In other words, how kids are viewed and treated in the classroom is directly related to what happens when those young people are grown-up - or just perceived as grown-up - on the streets of our American cities, in the corporate world, at the loan officer's desk — everywhere.

Stereotypes - when unchecked - are threats. Implicit bias - left unchallenged - is dangerous.

This is why the NUA works so hard to educate teachers, administrators and any adult who works with children in schools to recognize their biases and make a conscious decision to think differently.
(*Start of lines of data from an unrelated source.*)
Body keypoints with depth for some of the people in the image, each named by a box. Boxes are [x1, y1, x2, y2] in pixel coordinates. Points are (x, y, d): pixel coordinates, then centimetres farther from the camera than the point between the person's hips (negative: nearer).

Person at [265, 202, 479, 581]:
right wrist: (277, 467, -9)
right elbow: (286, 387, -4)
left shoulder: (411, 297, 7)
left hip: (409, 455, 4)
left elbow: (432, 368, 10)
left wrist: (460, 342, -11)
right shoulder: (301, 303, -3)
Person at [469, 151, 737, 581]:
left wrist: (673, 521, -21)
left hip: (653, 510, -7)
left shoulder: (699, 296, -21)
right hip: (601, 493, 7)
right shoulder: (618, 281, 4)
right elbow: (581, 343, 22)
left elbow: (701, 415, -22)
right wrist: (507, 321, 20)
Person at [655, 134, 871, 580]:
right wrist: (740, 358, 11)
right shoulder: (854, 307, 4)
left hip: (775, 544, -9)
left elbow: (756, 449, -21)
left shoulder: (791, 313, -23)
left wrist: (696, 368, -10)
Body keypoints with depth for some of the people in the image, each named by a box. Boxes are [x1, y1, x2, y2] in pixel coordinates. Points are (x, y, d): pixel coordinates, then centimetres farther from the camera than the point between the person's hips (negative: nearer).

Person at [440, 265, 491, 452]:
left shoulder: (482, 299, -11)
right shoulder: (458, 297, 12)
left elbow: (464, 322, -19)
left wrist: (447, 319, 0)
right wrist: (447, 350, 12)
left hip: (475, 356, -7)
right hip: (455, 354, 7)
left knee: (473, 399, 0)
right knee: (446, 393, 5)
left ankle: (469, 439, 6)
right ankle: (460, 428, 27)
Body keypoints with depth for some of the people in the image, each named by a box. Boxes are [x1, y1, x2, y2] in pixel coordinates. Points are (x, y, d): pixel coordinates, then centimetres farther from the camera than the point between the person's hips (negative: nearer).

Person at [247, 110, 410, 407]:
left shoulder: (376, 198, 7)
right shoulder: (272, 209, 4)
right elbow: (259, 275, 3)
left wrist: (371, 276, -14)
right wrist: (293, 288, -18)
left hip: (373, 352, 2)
Through culturally responsive pedagogy we help those who lack exposure to kids of color to see the culture that the children bring to the classroom as a strength and not a weakness or something foreign to be feared. We show them how to build relationships with the children and use their "culture," as it were, in the lessons. The teachers become less fearful that their ignorance will cause them to fail a child, and instead they "lean in" to engage.

We take the neuroscience of learning and use it in a way that enables people to change their beliefs. While they're doing that, they're engaging their students; and engaged learning is real learning. So at the end of the day, everyone is in a better place than where they started.

Students learn. Teachers learn, too --- to see children as children, full of strengths and potential.

Imagine if the police officer who shot Philando had been exposed to that kind of pedagogy, that way of thinking. Imagine if all police had that as youth and then had it reinforced through sensitivity training before hitting the streets. Imagine if we were all exposed to people not like us and we forced ourselves to intentionally see past what society has told us about them.

You're not able because you're a woman.

You're not smart because you're poor.

You're a threat because you're Black.

Humans though we are, we can see past those things. It takes time and effort. But it is possible. The teachers who have been exposed to NUA training will tell you it's so.

"NUA training helped us center our focus," Roseville Middle School teacher Libby Otto says. "It's been so important for us to have someone to go to and say, 'These are the things that we have been seeing and what's the next strategy?'"

Teachers at the school rehearsed a lesson on police brutality, for instance, in an NUA daylong training session, before introducing it to their classes. And at the end of this school year teachers helped students stage a culminating celebration, highlighting student talents and interests.

The celebration was needed, Otto says, after such a tough year, and it was reinforcing of the truth that these Black and Brown youth do have talents, and are worthy of our investment.

"Planning the school celebration is just one way to show the things we learned from NUA," Otto says. "Understanding our students; pulling them from the informal knowledge they learn outside of school to further their formal learning in school, and paying attention to talents and gifts. NUA has helped us with all of that and I've definitely seen it help. Definitely."

If the NUA way can do that for teachers, it can do it for police, for judges, for hiring managers - for you.

Diversity, exposure, innovation and intentionality helps us all grow.

We owe it to Philando Castile to want that growth - and to do everything we can do to go after it.